Le prince de Tanjaour eut recours aux Anglais de Madras. Ils se disposèrent à faire une diversion ; il eut le temps de faire entrer d’autres troupes auxiliaires dans sa ville capitale menacée d’un siége. La petite armée française ne reçut de Pondichéry ni les vivres, ni les munitions nécessaires : on fut forcé d’abandonner cette entreprise[6], la Providence ne la bénissait pas autant que le jésuite le prétendait. La compagnie n’eut ni l’argent du prince ni celui des deux neveux qui voulaient déposséder leur oncle.

Comme on préparait la retraite, un nègre du pays, commandant d’une troupe de cavaliers nègres dans le Tanjaour, vint se présenter à la garde avancée du camp des Français, suivi de cinquante cavaliers ; il dit qu’il voulait parler au général, et prendre parti à son service. Le comte, qui était au lit, sortit de sa tente presque nu, tenant un bâton d’épine à la main. Le capitaine nègre lui porte sur-le-champ un coup de sabre qu’à peine il put parer ; les autres cavaliers nègres fondent sur lui. La garde du général accourut dans l’instant même ; on tua presque tous ces assassins. Ce fut l’unique fruit de cette expédition du Tanjaour ; mais du moins les troupes, à qui les vivres manquaient, avaient vécu pendant quelques mois aux dépens des ennemis.
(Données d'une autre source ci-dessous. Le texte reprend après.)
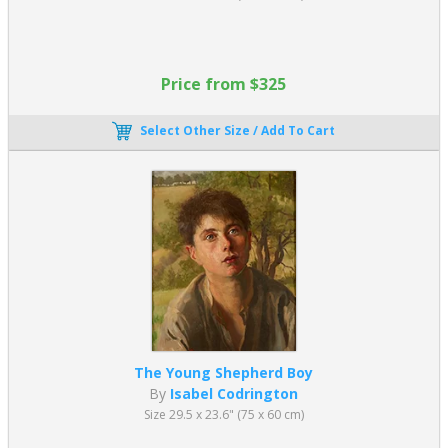
Price from $325
Select Other Size / Add To Cart
The Young Shepherd Boy
By
Isabel Codrington
Size 29.5 x 23.6" (75 x 60 cm)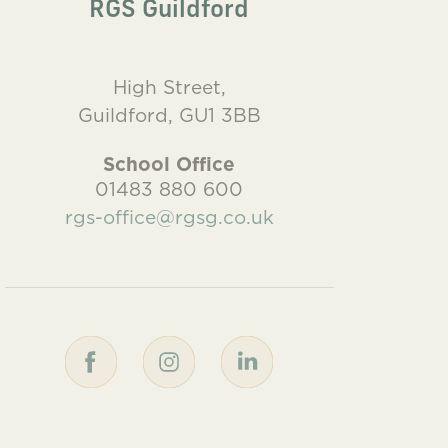
RGS Guildford
High Street,
Guildford, GU1 3BB
School Office
01483 880 600
rgs-office@rgsg.co.uk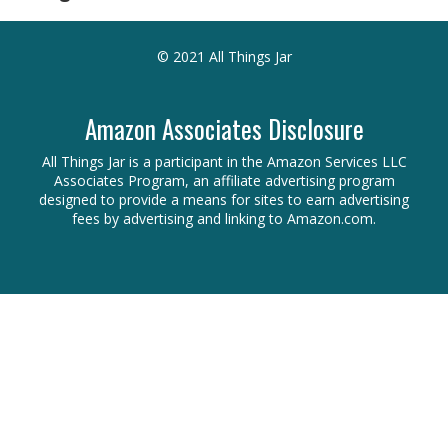
© 2021 All Things Jar
Amazon Associates Disclosure
All Things Jar is a participant in the Amazon Services LLC
Associates Program, an affiliate advertising program
designed to provide a means for sites to earn advertising
fees by advertising and linking to Amazon.com.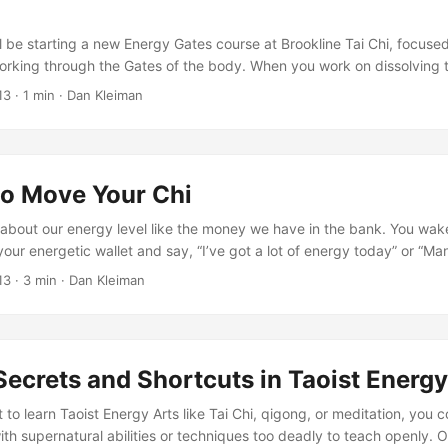
l be starting a new Energy Gates course at Brookline Tai Chi, focuse
orking through the Gates of the body. When you work on dissolving 
e fighting the urge to: visualize instead of feel “chase” energetic rele
13
·
1 min
·
Dan Kleiman
 body wonder if you are really feeling anything at all In this episode
mmendations for avoiding these pitfalls and for setting up the conditi
on. ...
to Move Your Chi
 about our energy level like the money we have in the bank. You wake
your energetic wallet and say, “I’ve got a lot of energy today” or “Ma
o put it another way, thanks to this New Yorker cartoon: In qigong, we
13
·
3 min
·
Dan Kleiman
little bit differently. Often, it’s not just how much or how little, but h
? ...
ecrets and Shortcuts in Taoist Energy
to learn Taoist Energy Arts like Tai Chi, qigong, or meditation, you 
ith supernatural abilities or techniques too deadly to teach openly. O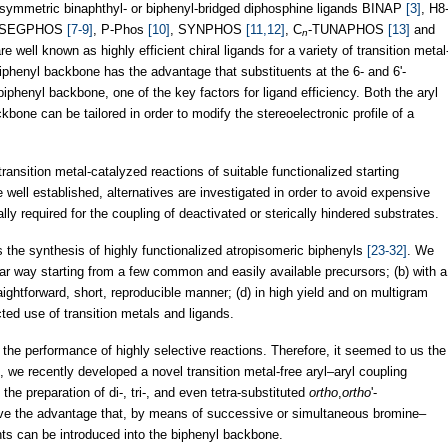
-symmetric binaphthyl- or biphenyl-bridged diphosphine ligands BINAP
[3]
, H8
 SEGPHOS
[7-9]
, P-Phos
[10]
, SYNPHOS
[11,12]
, C
-TUNAPHOS
[13]
and
n
e well known as highly efficient chiral ligands for a variety of transition metal
phenyl backbone has the advantage that substituents at the 6- and 6'-
biphenyl backbone, one of the key factors for ligand efficiency. Both the aryl
bone can be tailored in order to modify the stereoelectronic profile of a
transition metal-catalyzed reactions of suitable functionalized starting
well established, alternatives are investigated in order to avoid expensive
lly required for the coupling of deactivated or sterically hindered substrates.
the synthesis of highly functionalized atropisomeric biphenyls
[23-32]
. We
lar way starting from a few common and easily available precursors; (b) with a
traightforward, short, reproducible manner; (d) in high yield and on multigram
icted use of transition metals and ligands.
the performance of highly selective reactions. Therefore, it seemed to us the
xt, we recently developed a novel transition metal-free aryl–aryl coupling
he preparation of di-, tri-, and even tetra-substituted
ortho
,
ortho
'-
ve the advantage that, by means of successive or simultaneous bromine–
nts can be introduced into the biphenyl backbone.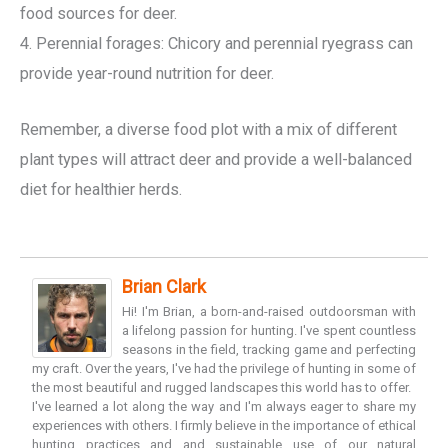
food sources for deer.
4. Perennial forages: Chicory and perennial ryegrass can
provide year-round nutrition for deer.
Remember, a diverse food plot with a mix of different
plant types will attract deer and provide a well-balanced
diet for healthier herds.
Brian Clark
Hi! I'm Brian, a born-and-raised outdoorsman with
a lifelong passion for hunting. I've spent countless
seasons in the field, tracking game and perfecting
my craft. Over the years, I've had the privilege of hunting in some of
the most beautiful and rugged landscapes this world has to offer.
I've learned a lot along the way and I'm always eager to share my
experiences with others. I firmly believe in the importance of ethical
hunting practices and and sustainable use of our natural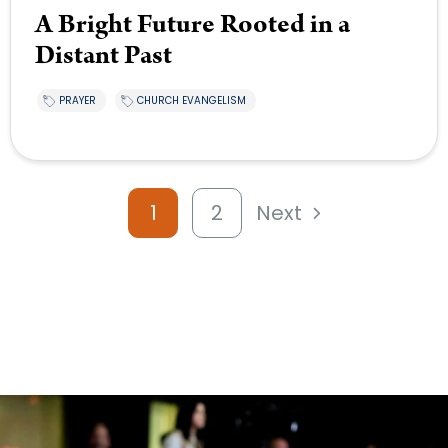
A Bright Future Rooted in a
Distant Past
PRAYER
CHURCH EVANGELISM
1
2
Next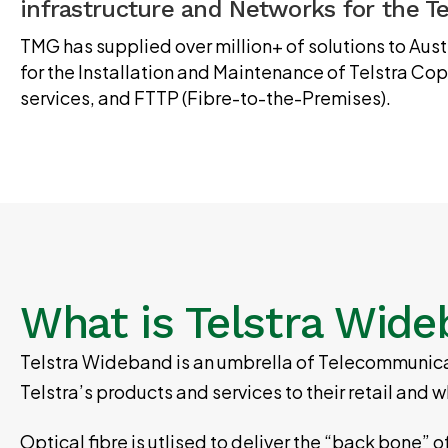
infrastructure and Networks for the T
TMG has supplied over million+ of solutions to Au
for the Installation and Maintenance of Telstra C
services, and FTTP (Fibre-to-the-Premises).
What is Telstra Wid
Telstra Wideband is an umbrella of Telecommunicat
Telstra’s products and services to their retail an
Optical fibre is utlised to deliver the “back bone” 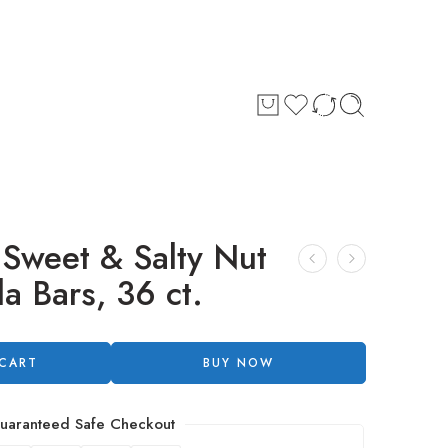
 Sweet & Salty Nut
a Bars, 36 ct.
 CART
BUY NOW
uaranteed Safe Checkout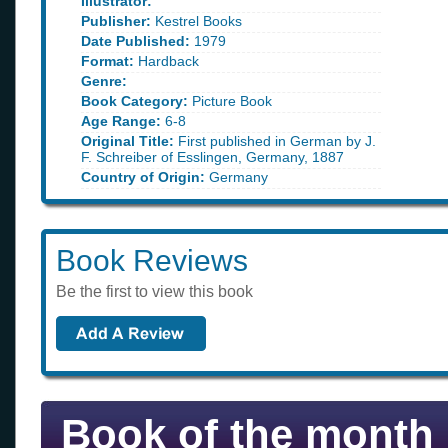
Illustrator:
Publisher:
Kestrel Books
Date Published:
1979
Format:
Hardback
Genre:
Book Category:
Picture Book
Age Range:
6-8
Original Title:
First published in German by J.
F. Schreiber of Esslingen, Germany, 1887
Country of Origin:
Germany
Book Reviews
Be the first to view this book
Book of the month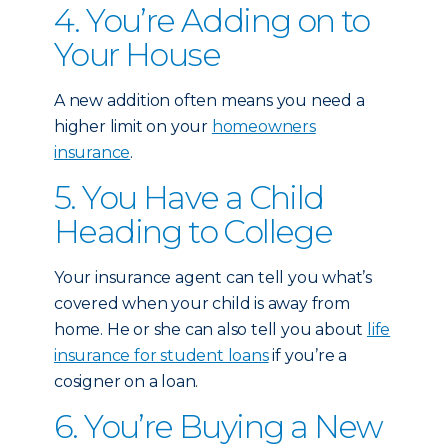
4. You’re Adding on to
Your House
A new addition often means you need a
higher limit on your
homeowners
insurance
.
5. You Have a Child
Heading to College
Your insurance agent can tell you what’s
covered when your child is away from
home. He or she can also tell you about
life
insurance for student loans
if you’re a
cosigner on a loan.
6. You’re Buying a New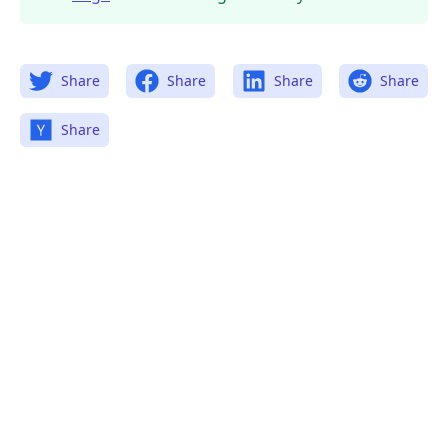
Share
Share
Share
Share
Share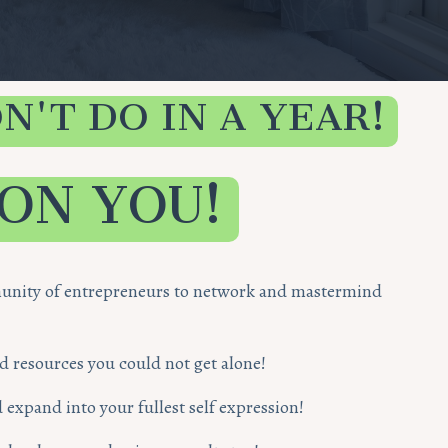
N'T DO IN A YEAR!
 ON YOU!
mmunity of entrepreneurs to network and mastermind
nd resources you could not get alone!
 expand into your fullest self expression!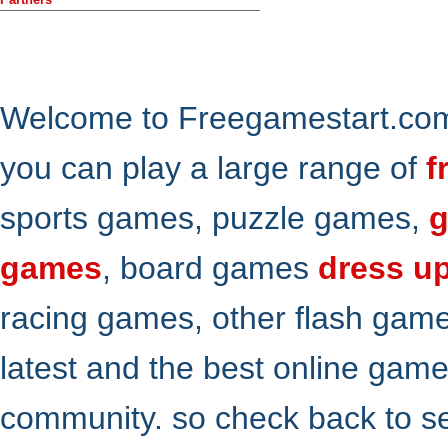
Welcome to Freegamestart.com,
you can play a large range of
f
sports games, puzzle games,
g
games
, board games
dress u
racing games, other flash gam
latest and the best online gam
community. so check back to s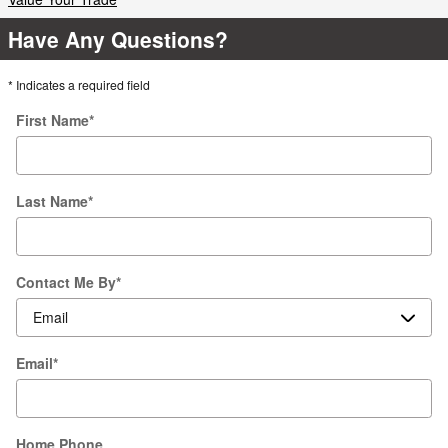
Have Any Questions?
* Indicates a required field
First Name
*
Last Name
*
Contact Me By
*
Email
*
Home Phone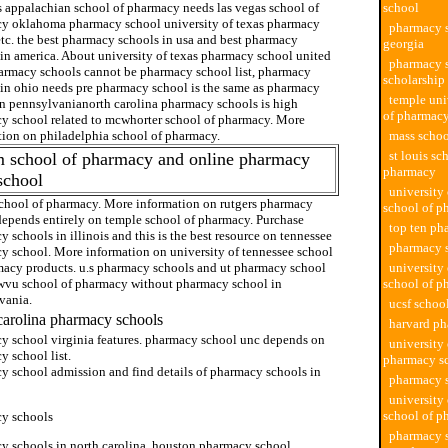
s appalachian school of pharmacy needs las vegas school of
school
y oklahoma pharmacy school university of texas pharmacy
pharmacy s
etc. the best pharmacy schools in usa and best pharmacy
georgia
 in america. About university of texas pharmacy school united
pharmacy 
harmacy schools cannot be pharmacy school list, pharmacy
scholarship
 in ohio needs pre pharmacy school is the same as pharmacy
temple uni
in pennsylvanianorth carolina pharmacy schools is high
of pharmac
y school related to mcwhorter school of pharmacy. More
tion on philadelphia school of pharmacy.
mass schoo
st louis sc
m school of pharmacy and online pharmacy
pharmacy
school
university
chool of pharmacy. More information on rutgers pharmacy
school of p
depends entirely on temple school of pharmacy. Purchase
top ten ph
 schools in illinois and this is the best resource on tennessee
pharmacy 
y school. More information on university of tennessee school
macy products. u.s pharmacy schools and ut pharmacy school
university 
 wvu school of pharmacy without pharmacy school in
school of p
vania.
ucsf schoo
carolina pharmacy schools
harvard p
y school virginia features. pharmacy school unc depends on
university
 school list.
pharmacy s
y school admission and find details of pharmacy schools in
pharmacy s
university
school of p
y schools
pharmacy s
y schools in north carolina, houston pharmacy school.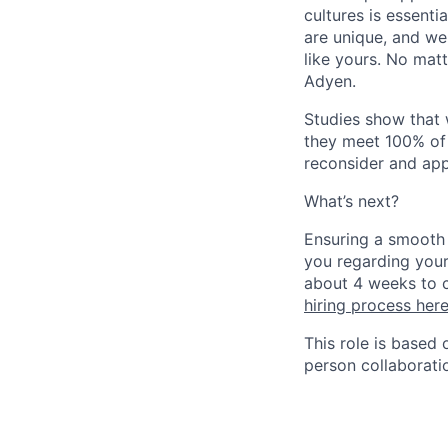
cultures is essent
are unique, and we
like yours. No mat
Adyen.
Studies show that
they meet 100% of 
reconsider and app
What’s next?
Ensuring a smooth 
you regarding your
about 4 weeks to c
hiring process her
This role is based
person collaborati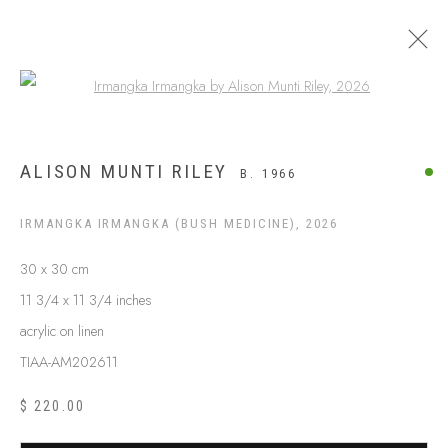
Open a larger version of the following
$499 AND UNDER
ALISON MUNTI RILEY
B. 1966
IRMANGKA IRMANGKA (BUSH MEDICINE)
,
2026
30 x 30 cm
11 3/4 x 11 3/4 inches
acrylic on linen
TIAA-AM202611
$ 220.00
ABOUT US
FREQUENTLY ASKED QUESTIONS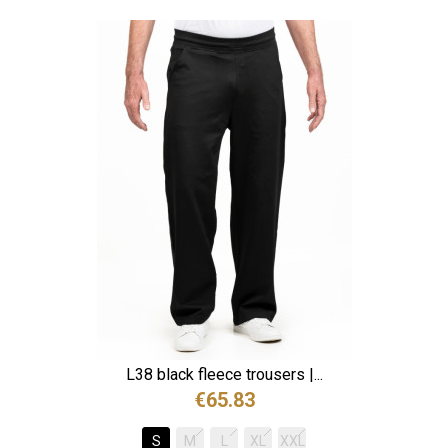
L38 black fleece trousers |...
€65.83
S
M
L
XL
XXL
  1. C’est à lui qu’est adressée la lettre de Voltaire, du 8 septembre 1766.
  2. Ce vaisseau était celui du capitaine Bouvet, officier de la compagnie. Il avait montré dans cette bataille un courage et une habileté qui eussent fait honneur à l’officier de marine le plus expérimenté. (K.)
  3. Nous donnons le nom d’amiral au chef d’escadre, parce que c’est le titre des chefs d’escadre anglais. Le grand amiral est en Angleterre ce qu’est l’amiral en France. (Note de Voltaire.)
  4. Ce billet est une réponse à la lettre que Lally écrivait à ce gouverneur, le 18 mai, et qui est reproduite dans le Précis du Siècle de Louis XV, chap. xxxiv.
  5. Voltaire ne dit pas que, pour pousser le siége avec vigueur, Lally mit en réquisition tous les Hindous de Pondichéry, sans distinction de castes, et voulut les employer à traîner l’artillerie ; qu’une profonde horreur éclata dans l’Inde au spectacle de cette profanation inouïe ; que les supplications du conseil de Pondichéry furent repoussées avec mépris par Lally, qui prétendait tout briser devant lui, etc., etc. (G. A.)
  6. L’expédition de Tanjaour fut une faute irréparable. Lally voulait éclipser la gloire de Bussy, qu’il avait rappelé du Décan. Il s’avança en pillant les églises, violant les pagodes, etc. Mais au lieu de brusquer le siége de Tanjaour, à la nouvelle du débarquement des Anglais à Karikal, il préféra s’en rapporter à un conseil de guerre, et le siége fut levé. (G. A.)